Gov. Asa Hutchinson said the state is on track to meet his goal of conducting 60,000 COVID-19 tests in May. He also said Wednesday (May 13) state and university officials are working on return protocols for fall classes.
As of May 12, there have been 23,949 tests conducted in Arkansas, for an average of 1,995.75 tests a day. On that pace the state could test almost 62,000 in May. Arkansas Secretary of Health Dr. Nate Smith also said the Arkansas Department of Health has a goal of employing 350 people as contact tracers. He said the state now has just over 200 doing that job.
Known COVID-19 cases in Arkansas totaled 4,236, on Wednesday, up from 4,164 on Tuesday. Of the 72 new cases, only one was from within a prison. The number of deaths rose from 95 to 97. Of the total cases, 862 are active cases, with 3,277 recoveries. The number of COVID patients hospitalized in Arkansas was 64 on Wednesday, up from 59 on Tuesday. Of the COVID-19 patients, 13 were on ventilators, up from 12 on Tuesday.
As of Wednesday at 1 p.m., there were 1,379,756 U.S. cases and 83,150 deaths. Globally, there were 4,312,969 cases and 294,647 deaths.
In response to a media question, Gov. Hutchinson said they are working with university officials to considering rules and procedures for students returning to universities in the fall, such as testing students from out of state and those who live in the sometimes confined quarters of dormitories.
“We are looking and working with our higher education institutions (for) a means in which we can do rapid testing of students, not necessarily all students, but students that are symptomatic, students that have a particular need for testing that we can move in there quickly, identify any issue, and address it,” he said.
And in another response to a media question, the governor said he supports no-excuse mail-in voting, but it’s too early to make a decision on voting changes for the November general election.
“In terms of absentee voting, I’m in favor of no-excuse absentee voting. And so if there is a issue that needs to be addressed in November in which we are still in a public health emergency, I will at that time use the (emergency) powers for no-excuse absentee voting just has I did in some of the special elections that we’ve already had.”
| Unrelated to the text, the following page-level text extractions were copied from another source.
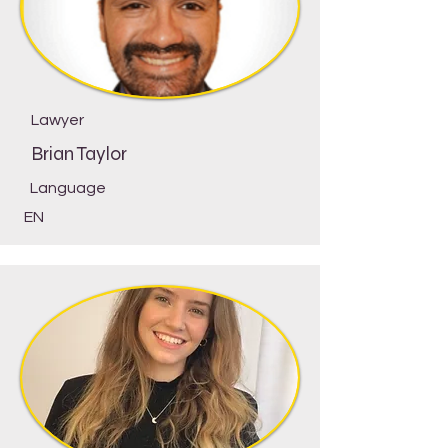
Lawyer
Brian Taylor
Language
EN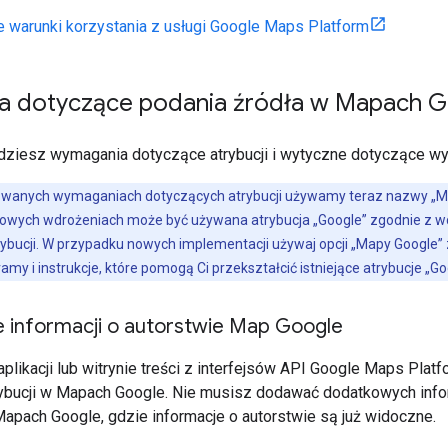
 warunki korzystania z usługi Google Maps Platform
 dotyczące podania źródła w Mapach G
jdziesz wymagania dotyczące atrybucji i wytyczne dotyczące wyś
owanych wymaganiach dotyczących atrybucji używamy teraz nazwy „Ma
owych wdrożeniach może być używana atrybucja „Google” zgodnie z w
ybucji. W przypadku nowych implementacji używaj opcji „Mapy Google” z
y i instrukcje, które pomogą Ci przekształcić istniejące atrybucje „Go
e informacji o autorstwie Map Google
aplikacji lub witrynie treści z interfejsów API Google Maps Pl
ybucji w Mapach Google. Nie musisz dodawać dodatkowych informa
apach Google, gdzie informacje o autorstwie są już widoczne.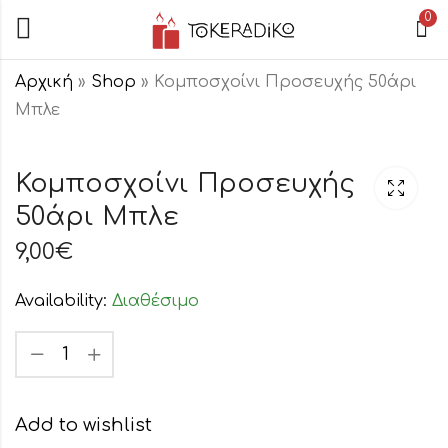
0
Αρχική
»
Shop
»
Κομποσχοίνι Προσευχής 50άρι
Μπλε
Κομποσχοίνι
Κομποσχοίνι
Προσευχής 50άρι
Προσευχής 50άρι
Κομποσχοίνι Προσευχής
Λευκό
Μπορντώ
50άρι Μπλε
9,00
9,00
€
€
9,00
€
Availability:
Διαθέσιμο
Add to wishlist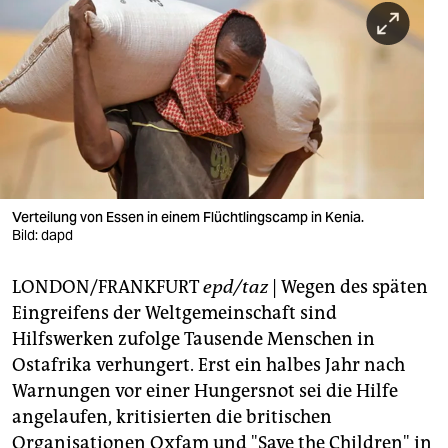
berlin
nord
wahrheit
verlag
verlag
veranstaltungen
Verteilung von Essen in einem Flüchtlingscamp in Kenia.
Bild: dapd
shop
LONDON/FRANKFURT
epd/taz
| Wegen des späten
fragen & hilfe
Eingreifens der Weltgemeinschaft sind
unterstützen
Hilfswerken zufolge Tausende Menschen in
Ostafrika verhungert. Erst ein halbes Jahr nach
abo
Warnungen vor einer Hungersnot sei die Hilfe
genossenschaft
angelaufen, kritisierten die britischen
Organisationen Oxfam und "Save the Children" in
Also on Wednesday, TY Garments, the China-based company operating in the Port of Little Rock, announced the donation of 1,500 disposable protective coveralls to Arkansas healthcare workers. Initially, 500 were given to the University of Arkansas for Medical Sciences, 500 to the city of Little Rock and 100 to Arkansas Children’s Hospital.
The suits have been approved by the health department in China, produced at the Suzhou facility and have a protective hood, with elastic around the wrists and ankles and a front zipper. The heavyweight layered meltblown polypropylene is bonded together so it’s fluid, tear and puncture resistant and is 100% latex free.